Action item: For each entry, restate it word for word while omitting any image it holds.

(Collected data)
━━━━━━━━━━

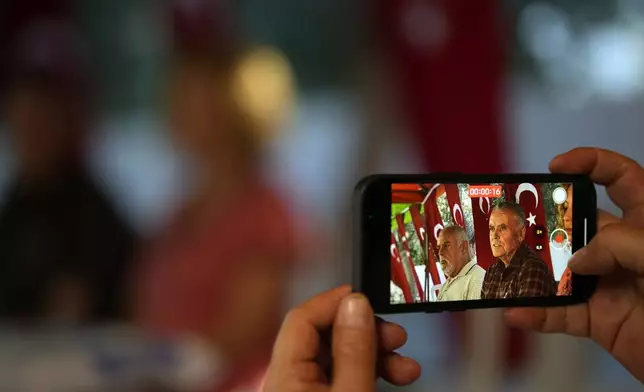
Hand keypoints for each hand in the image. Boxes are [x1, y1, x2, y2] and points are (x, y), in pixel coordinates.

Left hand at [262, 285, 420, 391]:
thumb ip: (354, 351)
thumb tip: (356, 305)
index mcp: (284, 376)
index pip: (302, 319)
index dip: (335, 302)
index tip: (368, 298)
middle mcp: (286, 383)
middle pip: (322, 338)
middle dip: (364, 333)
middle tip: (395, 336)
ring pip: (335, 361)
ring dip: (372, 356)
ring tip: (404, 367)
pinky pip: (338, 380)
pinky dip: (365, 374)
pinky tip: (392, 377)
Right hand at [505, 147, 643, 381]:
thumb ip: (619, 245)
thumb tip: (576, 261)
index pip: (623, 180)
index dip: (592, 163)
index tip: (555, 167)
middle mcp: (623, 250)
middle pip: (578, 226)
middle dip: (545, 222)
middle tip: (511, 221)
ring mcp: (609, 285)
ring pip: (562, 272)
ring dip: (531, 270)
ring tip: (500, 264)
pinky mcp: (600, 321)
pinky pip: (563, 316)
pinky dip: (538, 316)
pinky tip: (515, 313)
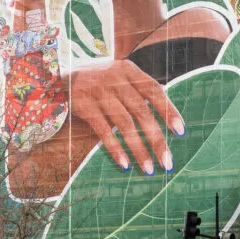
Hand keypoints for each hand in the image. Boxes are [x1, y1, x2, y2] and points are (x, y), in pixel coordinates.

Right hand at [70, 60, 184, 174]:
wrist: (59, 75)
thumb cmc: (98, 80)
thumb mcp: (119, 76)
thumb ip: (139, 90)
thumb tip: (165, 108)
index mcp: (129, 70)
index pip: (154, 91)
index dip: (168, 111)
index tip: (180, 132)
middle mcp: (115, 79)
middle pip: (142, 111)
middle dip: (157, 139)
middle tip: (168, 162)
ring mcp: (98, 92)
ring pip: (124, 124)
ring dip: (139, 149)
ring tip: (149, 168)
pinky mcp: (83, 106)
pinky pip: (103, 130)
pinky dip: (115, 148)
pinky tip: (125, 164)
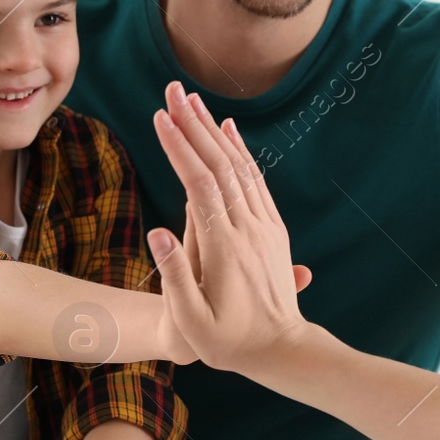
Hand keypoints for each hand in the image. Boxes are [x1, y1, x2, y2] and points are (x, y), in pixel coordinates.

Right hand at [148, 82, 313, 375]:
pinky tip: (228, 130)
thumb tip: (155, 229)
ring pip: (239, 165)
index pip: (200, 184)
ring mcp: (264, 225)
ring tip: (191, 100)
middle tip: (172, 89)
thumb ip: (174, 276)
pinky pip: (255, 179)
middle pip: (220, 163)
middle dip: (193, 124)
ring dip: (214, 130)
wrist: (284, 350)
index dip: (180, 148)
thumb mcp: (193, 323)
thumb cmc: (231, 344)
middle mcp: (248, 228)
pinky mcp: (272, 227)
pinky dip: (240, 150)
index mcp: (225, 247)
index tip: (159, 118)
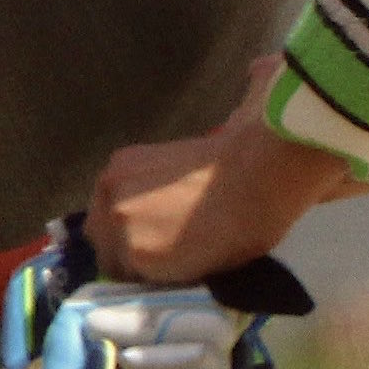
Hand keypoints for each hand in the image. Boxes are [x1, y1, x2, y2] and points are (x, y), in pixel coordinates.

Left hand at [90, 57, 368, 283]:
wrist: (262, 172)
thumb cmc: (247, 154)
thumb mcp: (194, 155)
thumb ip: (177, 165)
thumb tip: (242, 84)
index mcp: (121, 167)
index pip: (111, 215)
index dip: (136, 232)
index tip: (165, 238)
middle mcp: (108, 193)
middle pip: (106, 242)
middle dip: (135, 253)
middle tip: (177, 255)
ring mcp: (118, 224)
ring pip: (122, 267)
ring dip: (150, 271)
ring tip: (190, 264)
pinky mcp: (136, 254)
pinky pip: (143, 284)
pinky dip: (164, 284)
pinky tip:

━━━━━━━━━━

Your solution:
Hand keypoints for each hand in the image. Boxes are [x1, y1, x2, y2] and points are (x, y), in pixel coordinates.

Left hand at [262, 285, 420, 391]:
thumb ip: (354, 351)
thumb tip: (356, 305)
index mcp: (284, 376)
index pip: (302, 319)
index dip: (335, 302)
index tip: (368, 298)
middle mcp: (286, 383)
middle pip: (322, 338)
middle dip: (364, 333)
middle tip: (395, 336)
ring pip: (335, 361)
ring dip: (372, 356)
ring tip: (404, 367)
pinky pip: (338, 380)
pinky dip: (365, 374)
pinky tip: (392, 377)
Right hand at [505, 147, 643, 381]:
thumb ip: (619, 245)
thumb tip: (576, 261)
index pip: (623, 180)
index dip: (592, 163)
index tip: (555, 167)
middle mcp: (623, 250)
middle pip: (578, 226)
middle dip: (545, 222)
middle tip: (511, 221)
ring mcp: (609, 285)
ring pip: (562, 272)
ring dip: (531, 270)
ring tip: (500, 264)
pinky mcp: (600, 321)
pinky pip: (563, 316)
pinky dip: (538, 316)
pinky tip: (515, 313)
Hand keypoints for each hand in the image. Boxes are [x1, y1, x2, y2] and points are (x, y), in pixel coordinates.

Right hand at [70, 60, 184, 174]:
wrist: (59, 75)
thumb cmc: (98, 80)
thumb mcp: (119, 76)
thumb ip: (139, 90)
thumb tip: (165, 108)
index mcp: (129, 70)
index pip: (154, 91)
index dip: (168, 111)
index tip: (180, 132)
middle mcp: (115, 79)
middle pip: (142, 111)
middle dip: (157, 139)
middle tip: (168, 162)
ring mcp: (98, 92)
ring pip: (124, 124)
ring dip: (139, 149)
ring tip: (149, 168)
pinky mcp: (83, 106)
pinky pip: (103, 130)
pinky dip: (115, 148)
pinky tip: (125, 164)
Hand keypoints for each hand in the image. Boxes are [x1, y1, x2, y2] and points are (x, y), in pixel coordinates.

Right hand at [148, 82, 313, 375]:
pinky tip: (228, 130)
thumb tip: (155, 229)
ring pip: (239, 165)
index pip: (200, 184)
ring mcp: (264, 225)
ring tip: (191, 100)
middle tip: (172, 89)
thumb ip: (174, 276)
pinky pip: (255, 179)
middle pip: (220, 163)
middle dip: (193, 124)
ring dip: (214, 130)
wrist: (284, 350)
index dip: (180, 148)
thumb mcp: (193, 323)
thumb cmc: (231, 344)
middle mcp: (248, 228)
pinky mcp: (272, 227)
pinky dip: (240, 150)
index mcp: (225, 247)
index tip: (159, 118)
Hand keypoints for each hand in the image. Boxes are [x1, y1, x2, y2] and points are (x, y), in pixel coordinates.

Left hand at [90, 57, 368, 283]:
wrist: (262, 172)
thumb cmc: (247, 154)
thumb mcp: (194, 155)
thumb ip: (177, 165)
thumb tip: (242, 84)
index mcp: (121, 167)
index pip: (111, 215)
index dip: (136, 232)
index tip: (165, 238)
middle mcp: (108, 193)
middle pip: (106, 242)
middle dip: (135, 253)
middle tip: (177, 255)
ring mcp: (118, 224)
ring pip: (122, 267)
ring dip: (150, 271)
ring tip: (190, 264)
pinky mcp: (136, 254)
pinky pip: (143, 284)
pinky dip: (164, 284)
pinky tip:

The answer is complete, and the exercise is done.